## TASK ITEM
Could you write out every line of text in the records below, character for character, leaving the pictures out of your answer?

## INPUT DATA
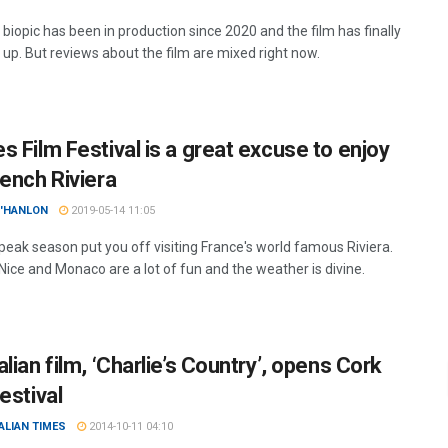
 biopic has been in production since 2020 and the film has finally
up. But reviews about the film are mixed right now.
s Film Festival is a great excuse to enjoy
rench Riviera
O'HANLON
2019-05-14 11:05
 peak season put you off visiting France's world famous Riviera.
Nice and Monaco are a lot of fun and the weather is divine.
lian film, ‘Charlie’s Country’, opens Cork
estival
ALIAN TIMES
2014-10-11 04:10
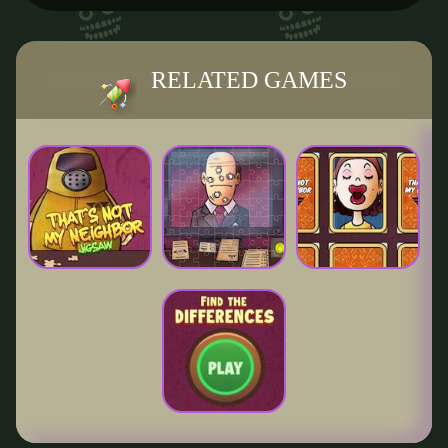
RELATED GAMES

## RESPONSE TO THIS EXERCISE
 biopic has been in production since 2020 and the film has finally
up. But reviews about the film are mixed right now.
s Film Festival is a great excuse to enjoy
rench Riviera
O'HANLON
2019-05-14 11:05
 peak season put you off visiting France's world famous Riviera.
Nice and Monaco are a lot of fun and the weather is divine.
lian film, ‘Charlie’s Country’, opens Cork
estival
ALIAN TIMES
2014-10-11 04:10
RELATED GAMES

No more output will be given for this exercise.